Two fresh aspects of Friday’s 787 announcements provide good news for airlines.
First, the FAA’s decision not to reduce the 787’s ETOPS certication will come as a relief, after the head of the agency, Huerta, told a Senate hearing Tuesday that this approval was under review.
Maintaining the three-hour allowed flight time away from the nearest airport is crucial to the jet’s use for flying long routes over the ocean or the poles, a key feature for airlines.
Second, Boeing’s decision to take the opportunity to replace or upgrade other electrical 787 components may improve reliability, particularly of the power panels.
Last December, a United 787 had to divert after a power panel short circuit caused a generator to go offline. That was one of at least four such inflight failures last year, which Boeing later blamed on bad circuit boards in the power panels.
In addition to replacing those, if necessary, Sinnett said the battery teams will check that each plane’s six electric generators are “up to the latest standard.”
U.S. Rep. Rick Larsen, D-Everett, welcomed the 787’s clearance, while cautioning that the battery failures in January demand more investigation.
He said that during a late March briefing by the company on the battery fix, “I was impressed with the ingenuity the Boeing engineers put into this.”
However, “once the fixes are done and these planes are back up and flying, Congress needs to go back and look at the certification process and figure out how did we ever get to this place,” said Larsen, the ranking Democrat on the House Aviation Subcommittee.
That scrutiny is set to begin Tuesday when the National Transportation Safety Board opens two days of hearings into the original design and certification of the 787 batteries.
Witnesses scheduled to appear include Boeing’s Sinnett and some of his technical staff, as well as top FAA certification personnel and managers from battery system supplier Thales of France and battery-maker GS Yuasa of Japan.
Friday, Sinnett said that Boeing will closely analyze what went wrong on the 787 battery design and learn from it for the future.
“There will be some very significant attention given to this and what we have to learn from it,” Sinnett said.

» REQUIRED ACTIONS:
**1)** In the 787 news excerpt, what is the allowed flight time away from the nearest airport that the FAA chose to keep?
**2)** Using the 787 news excerpt, explain why the FAA's decision not to reduce the jet's ETOPS certification is good news for airlines.

Collected data entries:
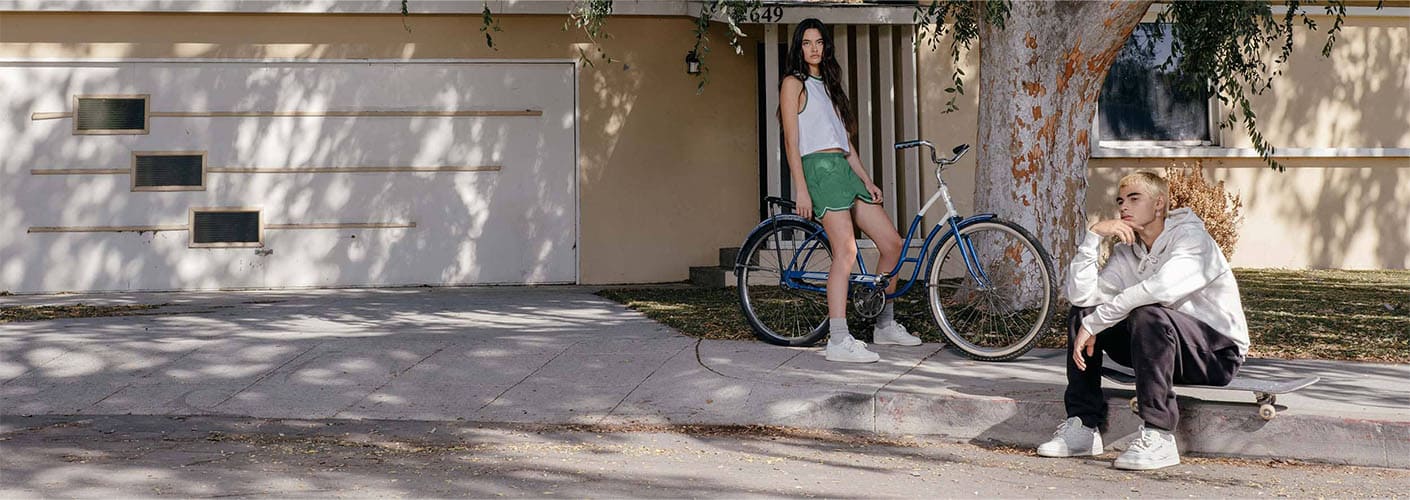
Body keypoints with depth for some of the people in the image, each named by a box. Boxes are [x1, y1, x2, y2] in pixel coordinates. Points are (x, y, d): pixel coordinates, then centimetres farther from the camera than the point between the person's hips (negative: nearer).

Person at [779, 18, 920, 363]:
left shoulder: (828, 85, 25)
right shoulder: (794, 83, 1)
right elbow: (791, 140, -7)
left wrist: (867, 181, 15)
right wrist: (801, 189, -15)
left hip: (844, 169, 8)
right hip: (818, 168, -8)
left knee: (892, 243, 6)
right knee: (846, 251, -21)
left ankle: (885, 326, 19)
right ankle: (838, 341, -25)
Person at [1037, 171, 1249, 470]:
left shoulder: (1192, 238, -15)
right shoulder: (1126, 252, 6)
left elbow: (1160, 288, -35)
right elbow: (1080, 295, -7)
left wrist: (1094, 324, -31)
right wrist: (1093, 236, -15)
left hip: (1219, 355, -7)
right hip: (1163, 348, 7)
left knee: (1148, 314, -35)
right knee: (1081, 312, -1)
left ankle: (1158, 436, -34)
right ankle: (1084, 426, -6)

» ANSWERS BY TASK:
**1)** Three hours.

**2)** Keeping the three-hour allowed flight time away from the nearest airport is crucial for using the 787 on long routes over the ocean or the poles. That capability is a key feature for airlines.